Suppose we have a set of observations over time x1,x2,…,xt and want to predict some future event yt+1. An inevitable problem arises, because learning a predictor h(x1,…,xt) of yt+1 is generically intractable due to the size of the input. To make this problem tractable, what’s necessary is a method for summarizing the relevant information in past observations for the purpose of prediction in the future. In other words, state is required.
Existing approaches for deriving state have some limitations.
- Hidden Markov models learned with EM suffer from local minima, use tabular learning approaches which provide dubious generalization ability, and often require substantial a.priori specification of the observations.
- Kalman Filters and Particle Filters are very parametric in the sense that substantial information must be specified up front.
- Dynamic Bayesian Networks (graphical models through time) require substantial a.priori specification and often require the solution of difficult computational problems to use. Some of these difficulties are representational rather than computational.
- The Subspace-ID approach from control theory uses a linear representation, with the basic claim that it works well when all transformations are linear, but not so well when things are nonlinear. (Thanks to Drew for pointing it out.) In making this post, I ran across this two day tutorial which discusses extensions of this idea to nonlinear systems.

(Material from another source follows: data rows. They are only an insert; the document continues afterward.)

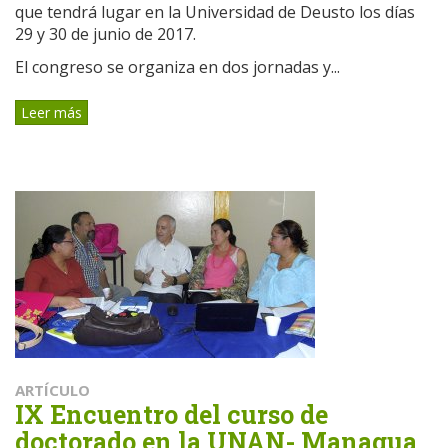
que tendrá lugar en la Universidad de Deusto los días
29 y 30 de junio de 2017.
El congreso se organiza en dos jornadas y...
Leer más
ARTÍCULO
IX Encuentro del curso de
doctorado en la UNAN- Managua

Unfortunately, I’ll miss the tutorial, and I haven’t found the related paper.
The point of this paper at ICML is that some dynamic systems (those which are “invertible”), can be decomposed into separate bounded resource prediction problems which, when solved, create an implicit definition of state. This allows us to use any general purpose supervised learning algorithm to solve the state formation problem without requiring linearity or any specific representation. When writing papers you don’t generally gush too hard, but it’s fair to say that I’m excited by this approach.
- It’s not a known dead end.
- It doesn’t require lots of prior specification & information when you have lots of data.
- It leverages the huge amount of work that has gone into supervised learning algorithm design.
- It works in controlled systems also, where the control is simply another observation.
- It works with generalization from the start, rather than requiring the (often awkward) addition of generalization later.
- It doesn’t require predicting everything in order to predict what you want.
- It can work with very large observation spaces, and can even work better the larger the observation space, because larger observations imply more invertibility.
I expect some people reading this paper will be disappointed that it doesn’t solve all problems. That’s good news for anyone interested in research. For those who aren’t note that this is (in some sense) a generalization of subspace ID, and hence that there are other applications of the approach known to work in practice. Furthermore, we have some sample complexity analysis in the linear case.
It’s relatively rare to have a paper about a new approach to solving a problem as intractable as nonlinear dynamics has proved to be, so if you see a flaw please speak up.